**Instructions for the task:** Rewrite the material from its start through the line containing "расположился Пеле. Король", that line included. Replace every "Proximus" with "Orange", change nothing else, and give back only those lines.

**Provided data:**

◆ ◆ ◆ ◆

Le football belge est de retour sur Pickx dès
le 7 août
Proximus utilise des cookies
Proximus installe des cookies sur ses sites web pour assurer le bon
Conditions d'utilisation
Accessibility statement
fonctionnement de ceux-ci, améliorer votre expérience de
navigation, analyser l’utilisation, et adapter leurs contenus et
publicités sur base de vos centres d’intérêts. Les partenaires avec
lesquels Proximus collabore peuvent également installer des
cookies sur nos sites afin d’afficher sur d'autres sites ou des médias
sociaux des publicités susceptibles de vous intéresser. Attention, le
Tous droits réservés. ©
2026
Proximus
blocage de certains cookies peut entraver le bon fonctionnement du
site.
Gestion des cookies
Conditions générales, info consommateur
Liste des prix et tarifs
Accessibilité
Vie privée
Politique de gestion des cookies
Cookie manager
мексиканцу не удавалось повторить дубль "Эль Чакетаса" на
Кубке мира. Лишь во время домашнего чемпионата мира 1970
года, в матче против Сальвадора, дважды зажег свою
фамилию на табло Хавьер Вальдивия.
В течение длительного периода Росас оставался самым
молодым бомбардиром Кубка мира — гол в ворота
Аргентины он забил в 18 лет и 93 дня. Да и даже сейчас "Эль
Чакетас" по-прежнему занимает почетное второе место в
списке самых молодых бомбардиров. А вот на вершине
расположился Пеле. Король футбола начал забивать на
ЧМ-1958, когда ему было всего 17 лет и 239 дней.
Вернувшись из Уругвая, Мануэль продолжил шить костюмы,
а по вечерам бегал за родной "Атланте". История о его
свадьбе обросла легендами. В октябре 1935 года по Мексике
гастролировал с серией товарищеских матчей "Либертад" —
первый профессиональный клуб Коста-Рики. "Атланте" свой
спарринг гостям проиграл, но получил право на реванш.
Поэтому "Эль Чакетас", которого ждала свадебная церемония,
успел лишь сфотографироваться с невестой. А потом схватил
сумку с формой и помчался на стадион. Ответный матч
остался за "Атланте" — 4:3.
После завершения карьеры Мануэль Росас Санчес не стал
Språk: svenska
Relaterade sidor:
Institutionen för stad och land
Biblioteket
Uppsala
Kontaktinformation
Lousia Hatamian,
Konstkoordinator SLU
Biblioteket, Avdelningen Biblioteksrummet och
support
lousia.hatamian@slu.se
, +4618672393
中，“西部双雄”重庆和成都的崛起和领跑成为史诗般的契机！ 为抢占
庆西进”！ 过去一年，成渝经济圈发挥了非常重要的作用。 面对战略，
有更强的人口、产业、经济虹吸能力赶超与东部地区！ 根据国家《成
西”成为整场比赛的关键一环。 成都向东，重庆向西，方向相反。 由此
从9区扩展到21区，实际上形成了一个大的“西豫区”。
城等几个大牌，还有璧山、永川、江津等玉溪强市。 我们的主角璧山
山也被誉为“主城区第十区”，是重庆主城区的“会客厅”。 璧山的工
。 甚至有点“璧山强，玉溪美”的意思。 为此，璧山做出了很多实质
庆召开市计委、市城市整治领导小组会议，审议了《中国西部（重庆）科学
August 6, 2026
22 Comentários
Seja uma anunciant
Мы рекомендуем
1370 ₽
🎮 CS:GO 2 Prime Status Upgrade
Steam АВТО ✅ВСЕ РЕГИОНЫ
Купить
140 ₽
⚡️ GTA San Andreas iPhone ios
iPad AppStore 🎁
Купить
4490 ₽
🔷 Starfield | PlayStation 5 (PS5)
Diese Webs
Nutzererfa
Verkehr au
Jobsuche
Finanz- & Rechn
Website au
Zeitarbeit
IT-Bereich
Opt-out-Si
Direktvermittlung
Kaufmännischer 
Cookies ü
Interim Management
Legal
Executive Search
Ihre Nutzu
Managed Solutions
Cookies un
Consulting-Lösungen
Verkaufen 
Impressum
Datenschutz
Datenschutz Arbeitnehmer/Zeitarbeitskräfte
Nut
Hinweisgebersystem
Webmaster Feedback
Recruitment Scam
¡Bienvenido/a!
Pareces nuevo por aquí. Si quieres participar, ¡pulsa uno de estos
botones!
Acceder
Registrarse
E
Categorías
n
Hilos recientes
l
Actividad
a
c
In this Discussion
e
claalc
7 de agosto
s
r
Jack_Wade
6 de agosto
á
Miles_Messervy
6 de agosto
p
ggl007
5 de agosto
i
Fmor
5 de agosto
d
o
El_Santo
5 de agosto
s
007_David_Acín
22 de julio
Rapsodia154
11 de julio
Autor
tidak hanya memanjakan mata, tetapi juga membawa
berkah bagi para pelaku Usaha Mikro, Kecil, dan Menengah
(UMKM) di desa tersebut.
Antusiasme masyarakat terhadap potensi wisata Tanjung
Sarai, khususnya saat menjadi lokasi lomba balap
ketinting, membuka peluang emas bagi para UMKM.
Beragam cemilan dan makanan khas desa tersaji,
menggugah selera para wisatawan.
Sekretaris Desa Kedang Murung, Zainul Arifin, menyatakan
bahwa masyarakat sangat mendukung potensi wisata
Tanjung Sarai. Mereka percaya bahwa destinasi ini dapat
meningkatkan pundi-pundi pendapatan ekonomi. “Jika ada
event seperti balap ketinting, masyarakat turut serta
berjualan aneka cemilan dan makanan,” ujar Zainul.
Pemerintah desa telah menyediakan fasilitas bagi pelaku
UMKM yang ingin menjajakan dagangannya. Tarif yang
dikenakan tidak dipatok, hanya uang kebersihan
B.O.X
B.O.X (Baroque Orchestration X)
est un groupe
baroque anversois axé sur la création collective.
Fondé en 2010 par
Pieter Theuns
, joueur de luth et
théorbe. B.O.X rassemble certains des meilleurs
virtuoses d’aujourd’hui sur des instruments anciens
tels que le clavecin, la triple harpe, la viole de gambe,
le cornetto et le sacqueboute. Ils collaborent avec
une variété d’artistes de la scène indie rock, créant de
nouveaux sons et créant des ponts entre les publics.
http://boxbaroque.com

◆ ◆ ◆ ◆

**Task answer:**
Le football belge est de retour sur Pickx dès
le 7 août
Orange utilise des cookies
Orange installe des cookies sur ses sites web pour assurer le bon
Conditions d'utilisation
Accessibility statement
fonctionnement de ceux-ci, améliorer votre expérience de
navigation, analyser l’utilisation, et adapter leurs contenus et
publicités sur base de vos centres d’intérêts. Les partenaires avec
lesquels Orange collabore peuvent également installer des
cookies sur nos sites afin d’afficher sur d'autres sites ou des médias
sociaux des publicités susceptibles de vous intéresser. Attention, le
Tous droits réservés. ©
2026
Orange
blocage de certains cookies peut entraver le bon fonctionnement du
site.
Gestion des cookies
Conditions générales, info consommateur
Liste des prix et tarifs
Accessibilité
Vie privée
Politique de gestion des cookies
Cookie manager
мексиканцу не удавалось повторить дубль "Эль Чакетаса" на
Кубке мира. Лишь во время домашнего чемпионата мира 1970
года, в матче против Сальвадора, дважды зажег свою
фамилию на табло Хавьер Вальдивия.
В течение длительного периода Росас оставался самым
молодым бомбардиром Кубка мира — гол в ворота
Аргентины он забил в 18 лет и 93 дня. Да и даже сейчас "Эль
Чакетас" по-прежнему занимает почетное второе место в
списке самых молодых бомбардиров. А вот на вершине
расположился Пеле. Король футбола начал забивать на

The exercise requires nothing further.